**SOURCE DATA:**
+---+

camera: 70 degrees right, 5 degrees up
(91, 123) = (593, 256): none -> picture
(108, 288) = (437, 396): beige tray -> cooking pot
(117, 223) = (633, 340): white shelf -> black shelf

+---+

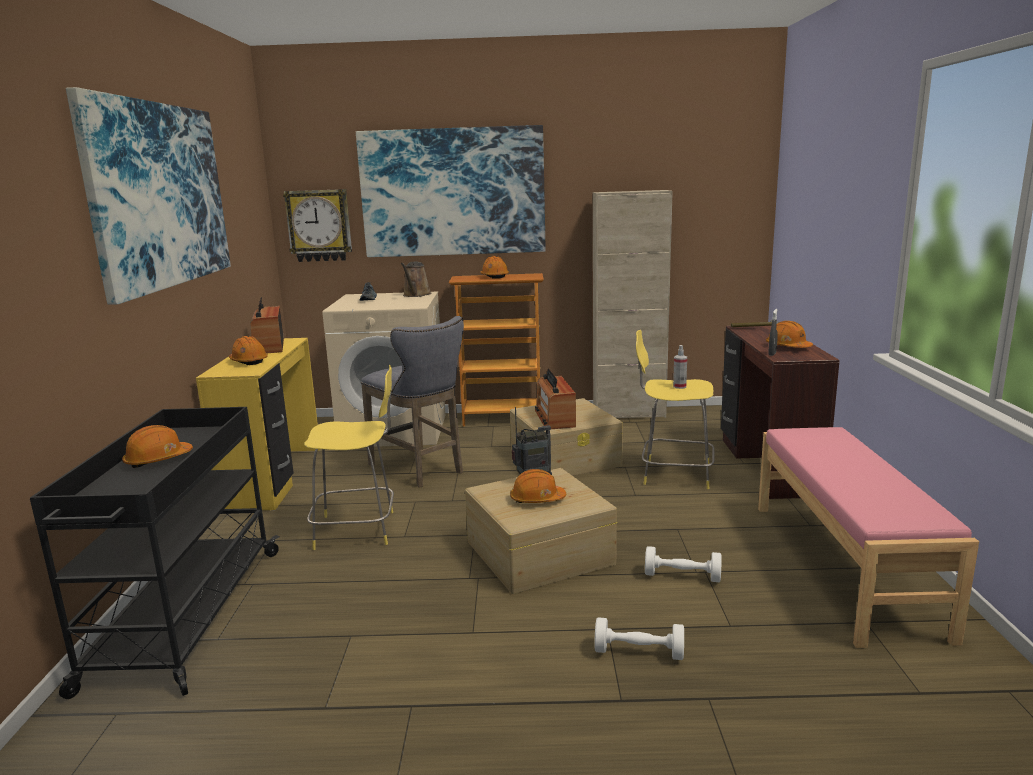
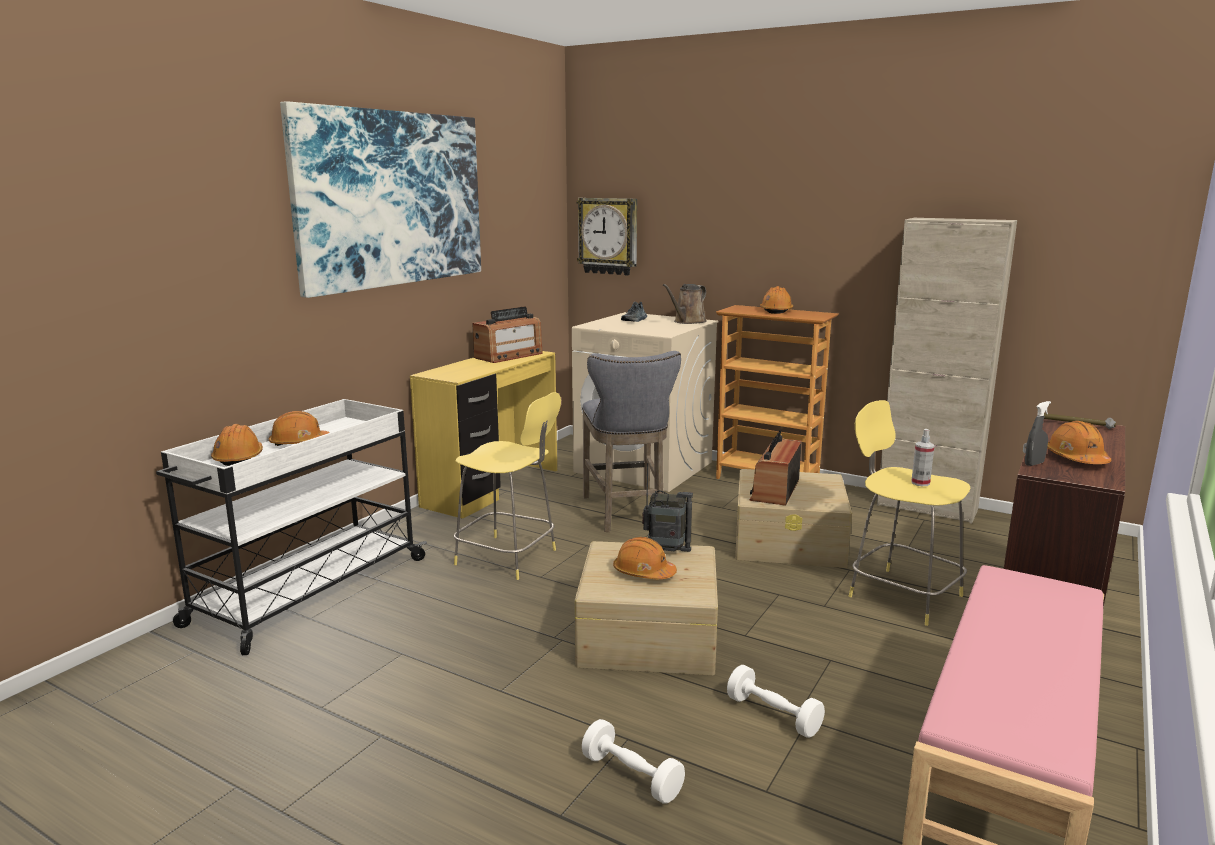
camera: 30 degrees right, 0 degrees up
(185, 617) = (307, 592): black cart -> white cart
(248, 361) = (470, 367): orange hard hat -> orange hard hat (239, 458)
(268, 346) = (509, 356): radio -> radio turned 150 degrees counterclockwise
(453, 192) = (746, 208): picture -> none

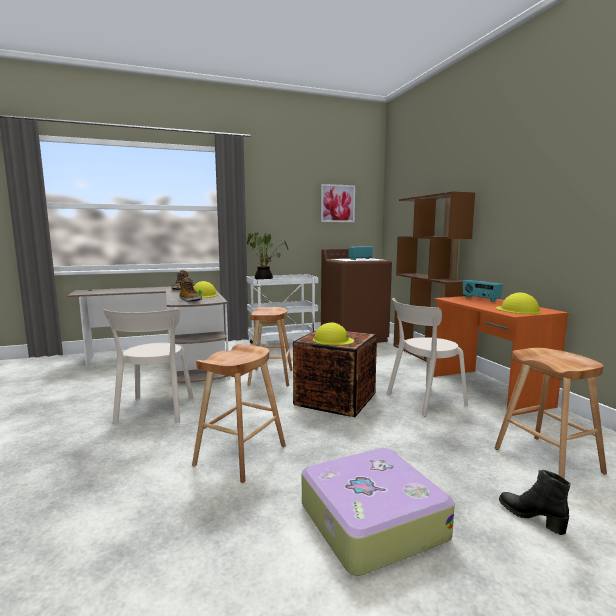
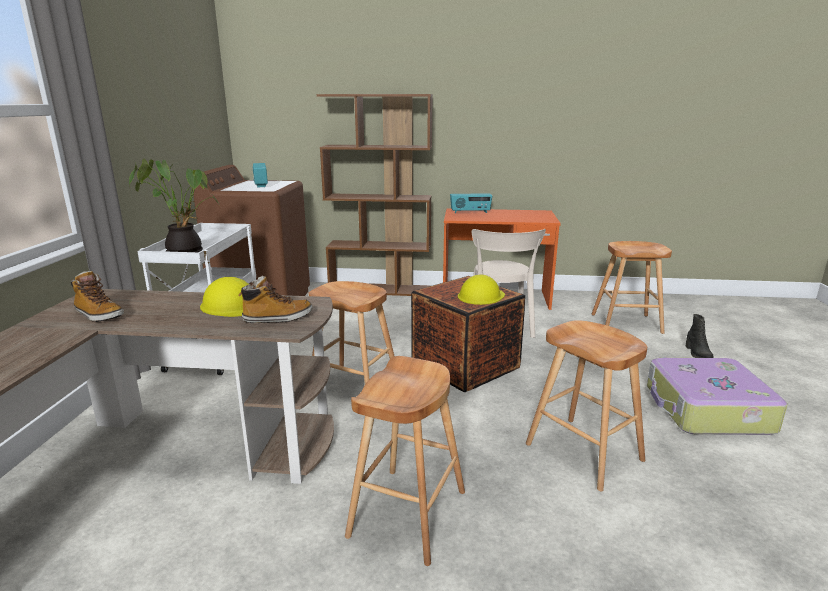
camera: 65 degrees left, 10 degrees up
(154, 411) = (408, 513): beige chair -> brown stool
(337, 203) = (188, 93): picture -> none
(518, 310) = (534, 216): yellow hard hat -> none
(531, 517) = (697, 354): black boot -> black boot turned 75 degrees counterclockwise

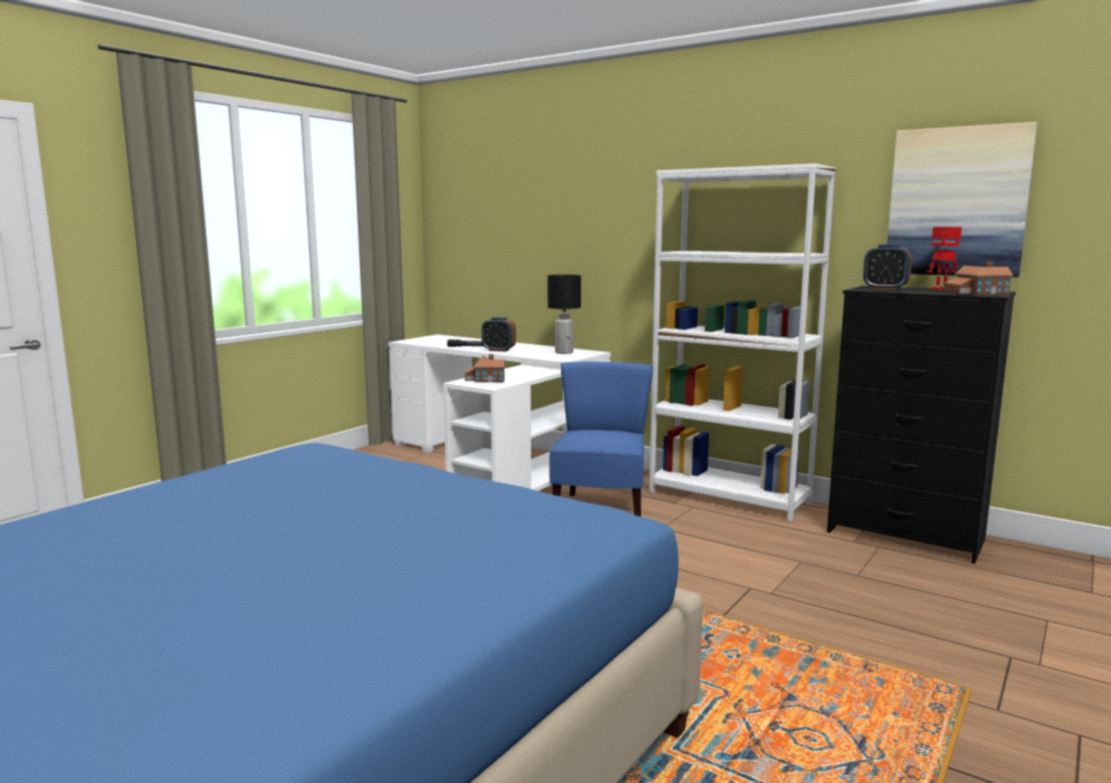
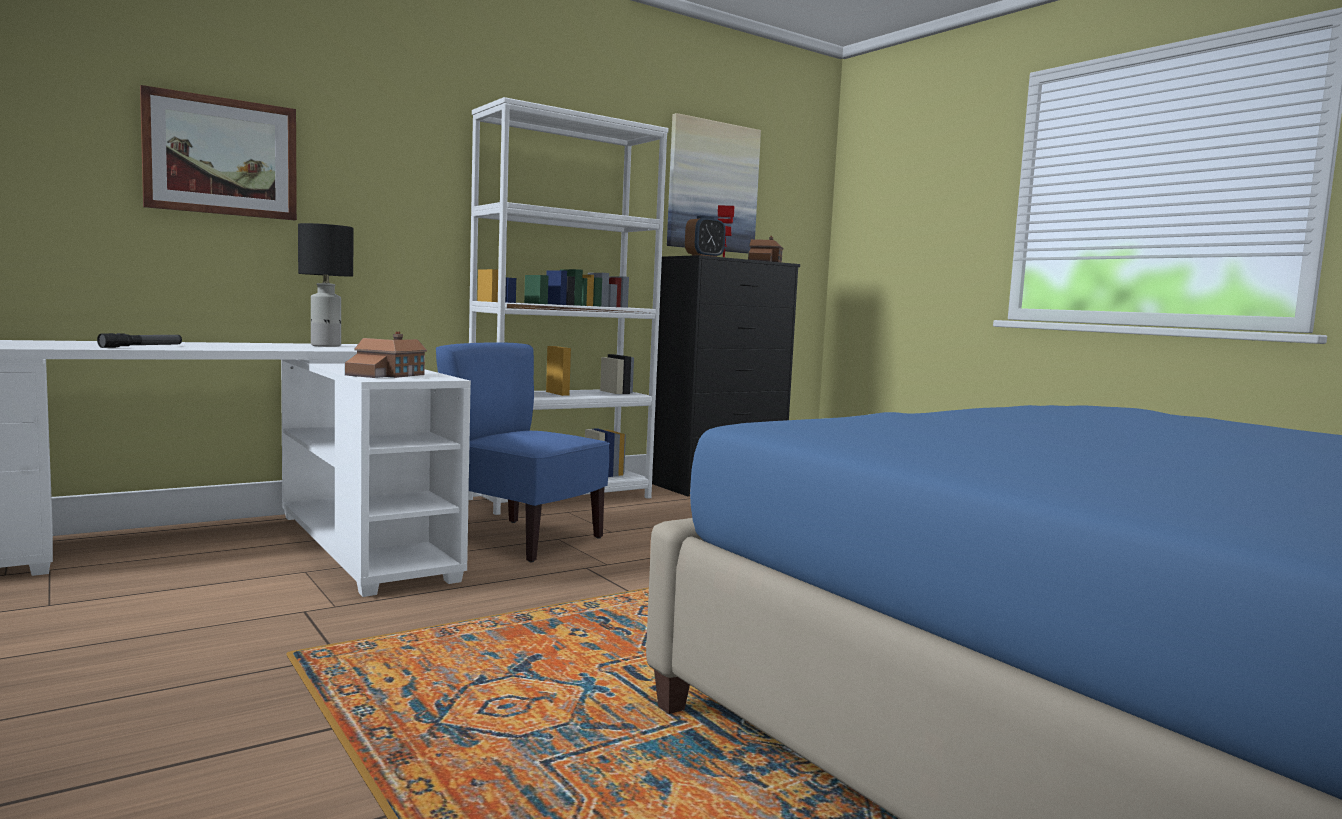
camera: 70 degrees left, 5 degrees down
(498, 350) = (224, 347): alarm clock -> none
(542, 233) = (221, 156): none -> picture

+---+

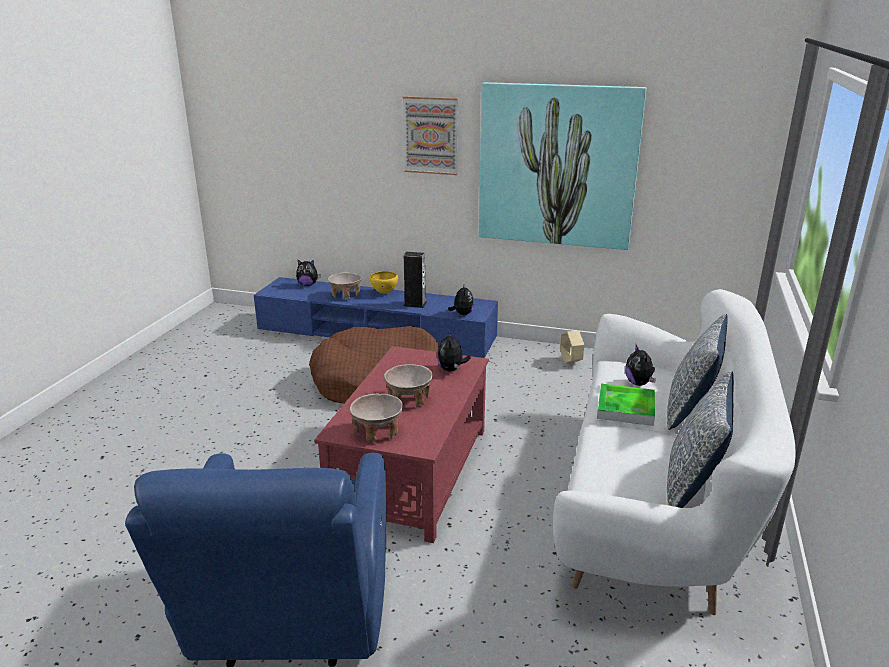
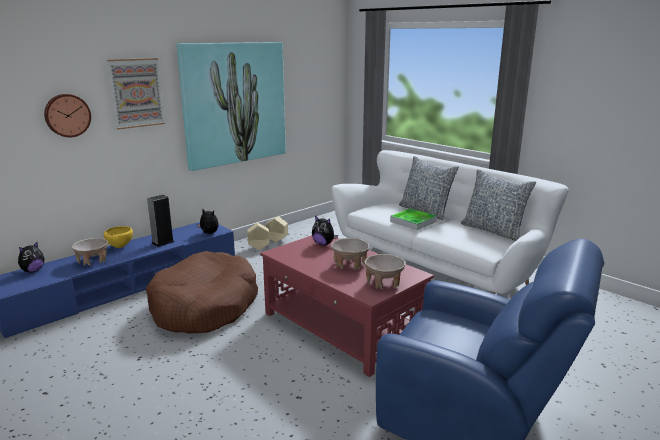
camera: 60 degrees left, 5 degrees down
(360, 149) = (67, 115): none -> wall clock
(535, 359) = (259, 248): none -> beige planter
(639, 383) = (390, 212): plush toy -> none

+---+

**TASK STATEMENT:**
With the pictures removed from your copy, retype the lines above from the one that contains "(518, 310) = (534, 216): yellow" through the one that contains "(542, 233) = (221, 156): none -> picture", exactly.

**COMPLETED EXERCISE:**
(518, 310) = (534, 216): yellow hard hat -> none
(531, 517) = (697, 354): black boot -> black boot turned 75 degrees counterclockwise

camera: 70 degrees left, 5 degrees down
(498, 350) = (224, 347): alarm clock -> none
(542, 233) = (221, 156): none -> picture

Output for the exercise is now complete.